**Aim**.
Please answer these questions from the bushfire plan text below:
(a) How large is Koondoola Regional Bushland, in hectares?
(b) How far is the reserve from the Perth CBD?
(c) Who is to receive the study's management recommendations?

A bushfire management scenario plan for an urban reserve in Perth, Western Australia - Econumerics

 

Koondoola Regional Bushland (KRB) is a 137-hectare remnant bushland site of the Swan Coastal Plain in Western Australia, particularly important for social, ecological economic and cultural reasons.

KRB is roughly quadrangular with maximum extensions N-S and W-E of ≈1.7 Km and 1.2 Km, respectively. The reserve has a network of walking trails, of various width, linearity, evenness, clearance, ground firmness etc. Some of these trails may be used by relatively small vehicles for emergency response. KRB is surrounded by a densely populated area, 15 km from the Perth CBD. Residential areas border the western and northern sides, with industrial/commercial precincts found to the South-West. The site also features a community centre, and a Water Pump Station.

Regarding bushfires, the proximity of a large and densely vegetated site to highly urbanised mixed-use areas, requires a proper management strategy, including risk assessment, prevention and reaction plans, also under different scenarios. The present study was motivated by such requirement, and its aims are to assess the current bushfire risk level, anticipate changes under different scenarios and provide management recommendations to the City of Wanneroo and relevant stakeholders.

**Information shown**.
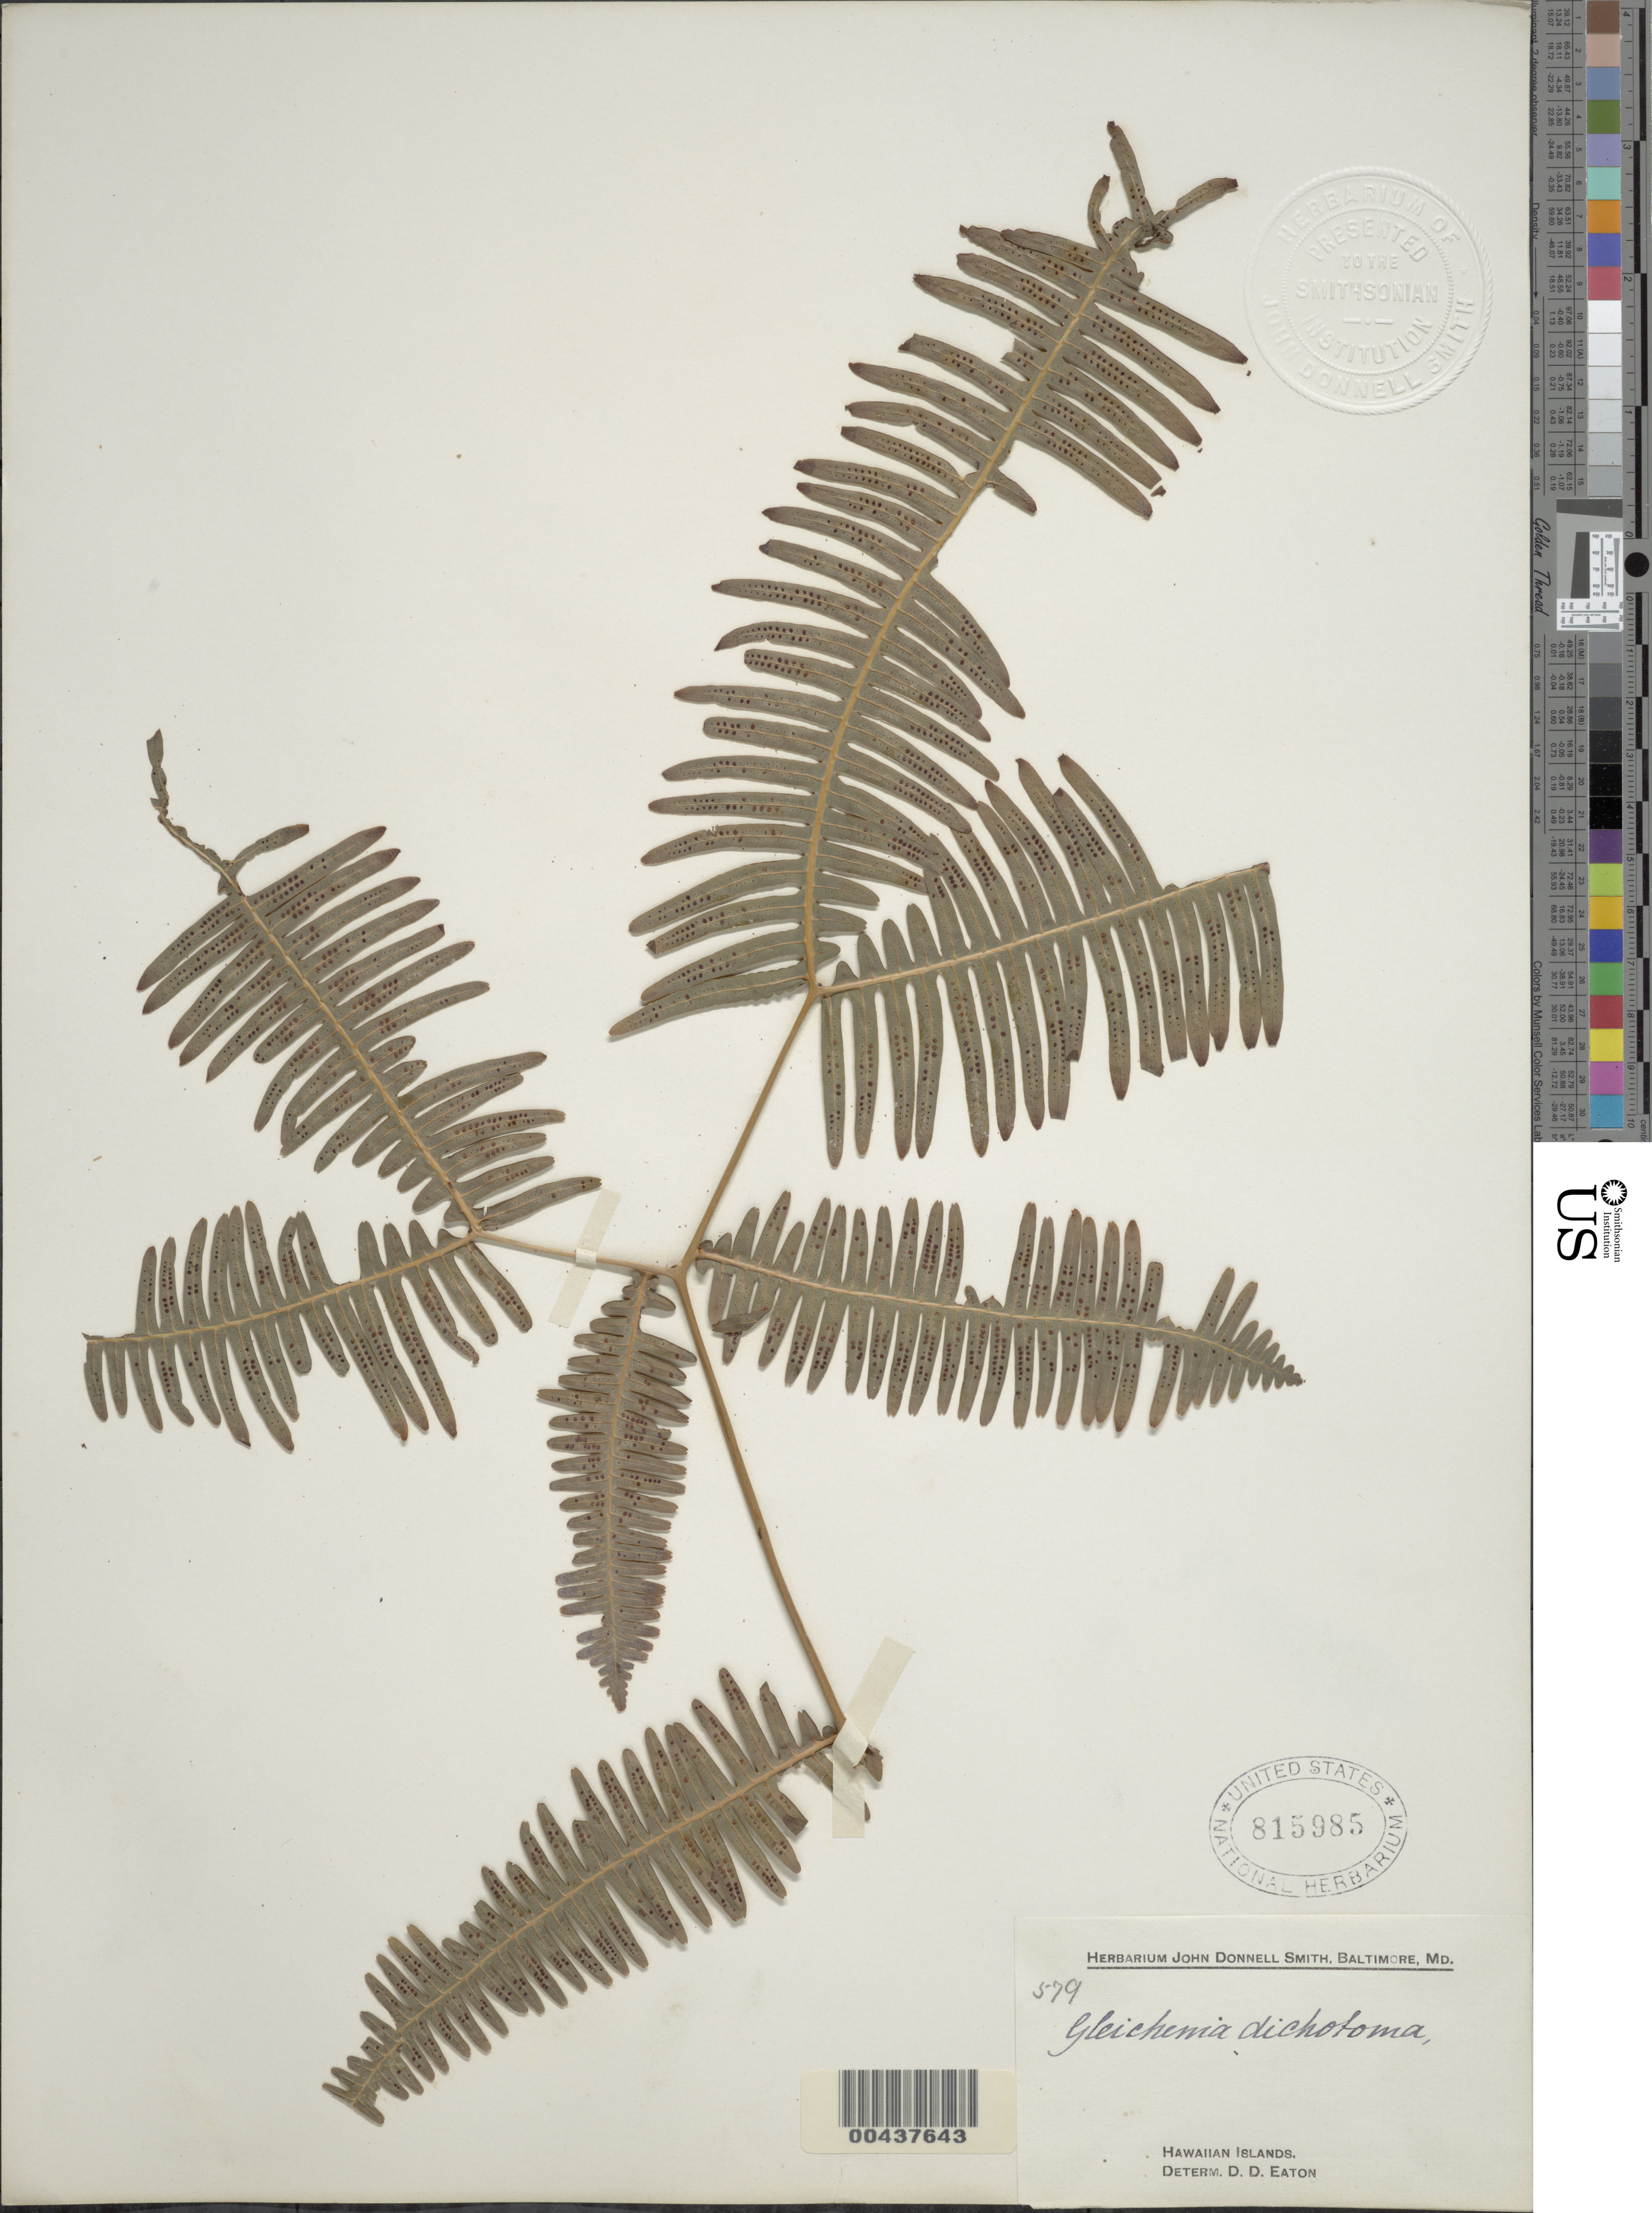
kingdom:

**Result for this task**.
(a) 137 hectares
(b) 15 km
(c) The City of Wanneroo and relevant stakeholders